---------- Excerpted text
M'sian man claims 5-hour delay in treatment may have resulted in worsening condition, amputation
HE was rushed to hospital when both his legs suddenly went numb and he could not walk.

A bewildered Mr Cai in his hospital bed soon after his third operation. -- Picture: GUANG MING DAILY
But Mr Cai Shi Cai, 47, was made to wait five hours in the emergency room. And all the while, his right leg was turning black.
When a doctor finally attended to him and realised his condition was serious, he was rushed into surgery. But it was too late.
Mr Cai's right leg had to be amputated, Guang Ming Daily reported.
Mr Cai, a plumber, said he hasn't decided whether to sue the Kuala Lumpur hospital or to demand compensation.
He said his main concern was to highlight his case to the hospital, so that it does not make the same alleged mistake.
Mr Cai, a father of five children aged 10 to 23, said that before he was hospitalised, he was in good health and never suffered from any unusual aches and pains.
He said he was at work as usual and fixing a pipe at about noon on 15 Jun, when his legs suddenly went numb.
'Although it wasn't painful, I couldn't walk,' he said.
Concerned, his colleagues rushed him to the hospital, but left him there alone as they had to get back to work.
Mr Cai said that when he was in the emergency room, a nurse came to see him. But, he claimed, she only used a small mallet to test his reflexes and left him without giving any further instructions.
He said: 'I was just lying there, waiting foolishly for a doctor to come and treat me.
--------------------
---------- Dataset excerpts
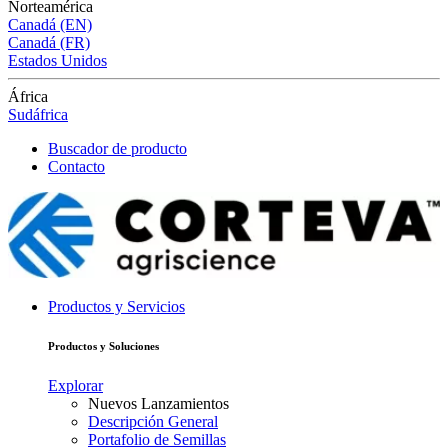
Norteamérica
Canadá (EN)
Canadá (FR)
Estados Unidos
África
Sudáfrica
Buscador de producto
Contacto
Productos y Servicios
Productos y Soluciones
Explorar
Nuevos Lanzamientos
Descripción General
Portafolio de Semillas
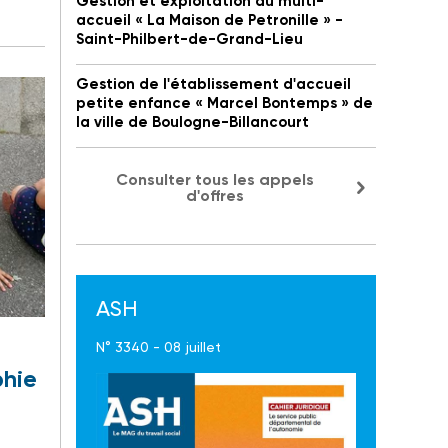
Gestion et exploitation du multi-
accueil « La Maison de Petronille » -
Saint-Philbert-de-Grand-Lieu
Gestion de l'établissement d'accueil
petite enfance « Marcel Bontemps » de
la ville de Boulogne-Billancourt
Consulter tous les appels
d'offres
ASH
N° 3340 - 08 juillet
phie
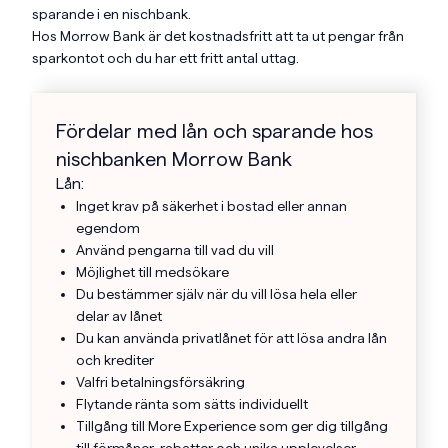
sparande i en nischbank.
Hos Morrow Bank är det kostnadsfritt att ta ut pengar från
sparkontot och du har ett fritt antal uttag.
Fördelar med lån och sparande hos
nischbanken Morrow Bank
Lån:
Inget krav på säkerhet i bostad eller annan
egendom
Använd pengarna till vad du vill
Möjlighet till medsökare
Du bestämmer själv när du vill lösa hela eller
delar av lånet
Du kan använda privatlånet för att lösa andra lån
och krediter
Valfri betalningsförsäkring
Flytande ränta som sätts individuellt
Tillgång till More Experience som ger dig tillgång
till förmåner, rabatter och unika upplevelser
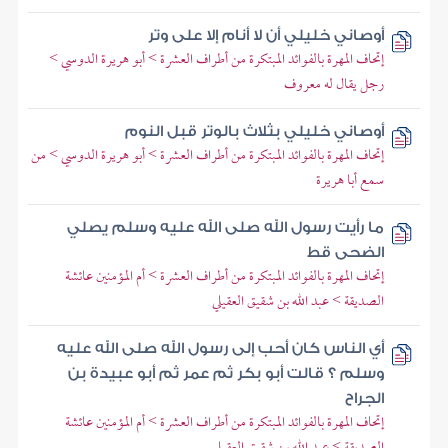
أوصاني خليلي أن لا أنام إلا على وتر
إتحاف المهرة بالفوائد المبتكرة من أطراف العشرة > أبو هريرة الدوسي >
رجل يقال له معروف
أوصاني خليلي بثلاث بالوتر قبل النوم
إتحاف المهرة بالفوائد المبتكرة من أطراف العشرة > أبو هريرة الدوسي > من
سمع أبا هريرة
ما رأيت رسول الله صلى الله عليه وسلم يصلي
الضحى قط
إتحاف المهرة بالفوائد المبتكرة من أطراف العشرة > أم المؤمنين عائشة
الصديقة > عبد الله بن شقيق العقيلي
أي الناس كان أحب إلى رسول الله صلى الله عليه
وسلم ؟ قالت أبو بكر ثم عمر ثم أبو عبيدة بن
الجراح
إتحاف المهرة بالفوائد المبتكرة من أطراف العشرة > أم المؤمنين عائشة
الصديقة > عبد الله بن شقيق العقيلي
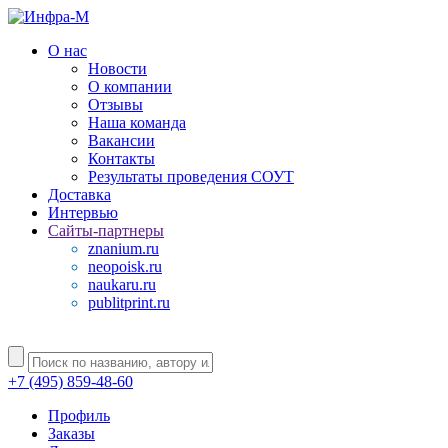
О нас
Новости
О компании
Отзывы
Наша команда
Вакансии
Контакты
Результаты проведения СОУТ
Доставка
Интервью
Сайты-партнеры
znanium.ru
neopoisk.ru
naukaru.ru
publitprint.ru
+7 (495) 859-48-60
Профиль
Заказы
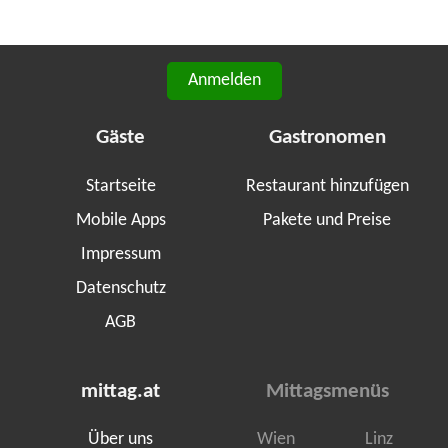
Anmelden
Gäste
Gastronomen
Startseite
Restaurant hinzufügen
Mobile Apps
Pakete und Preise
Impressum
Datenschutz
AGB
mittag.at
Mittagsmenüs
Über uns
Wien
Linz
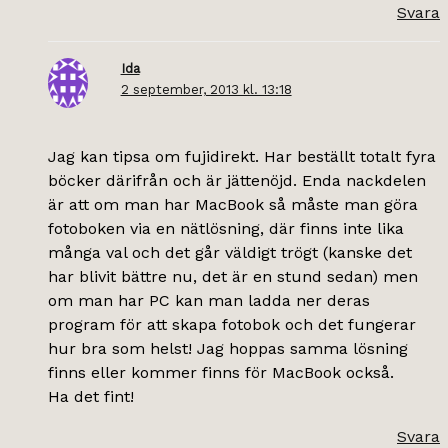
Svara
Ida
2 september, 2013 kl. 13:18
Jag kan tipsa om fujidirekt. Har beställt totalt fyra
böcker därifrån och är jättenöjd. Enda nackdelen
är att om man har MacBook så måste man göra
fotoboken via en nätlösning, där finns inte lika
många val och det går väldigt trögt (kanske det
har blivit bättre nu, det är en stund sedan) men
om man har PC kan man ladda ner deras
program för att skapa fotobok och det fungerar
hur bra som helst! Jag hoppas samma lösning
finns eller kommer finns för MacBook också.
Ha det fint!
Svara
--------------------
— Required work —
**A)** According to the news article about Mr Cai's amputation, what was he doing when his legs suddenly went numb?
**B)** Write the next part of the news article about Mr Cai's amputation, picking up after its final line.

— Answers by item number —
**A)** He was at work fixing a pipe at about noon on 15 Jun.

**B)**
'Then, both my legs started to lose sensation and harden... As I waited and waited, I saw my leg turn black in more and more places.'
Mr Cai said that he reached the hospital at about 2.30pm. But it was only after 7pm - almost five hours later - that a doctor came to see him.
He claimed that the doctor looked at his legs and realised his condition was serious - the arteries in his legs had become blocked, cutting off the blood circulation.
Mr Cai was rushed into surgery at about 9pm, where blood was drained from his legs.
But the next day, when the doctor checked on him again, he said that Mr Cai's right leg had already turned gangrenous and that it had to be amputated.
At first, doctors tried to save part of Mr Cai's leg, amputating only his right calf.
But his condition was found to be too severe, and he underwent surgery for the third time to amputate the rest of his right leg.
He said: 'Later, a doctor told me, that if I had been treated earlier, they wouldn't have had to amputate my leg. But he didn't admit that the hospital was negligent.'
Mr Cai is now learning to walk on crutches.
He said that now that he is crippled, he can no longer work as a plumber.
His wife has given up her hawker stall to look after him full-time.
The family of seven now depend on his eldest son's earnings.
A hospital spokesman told Guang Ming Daily that when the hospital receives a complaint from the family, it will launch an investigation.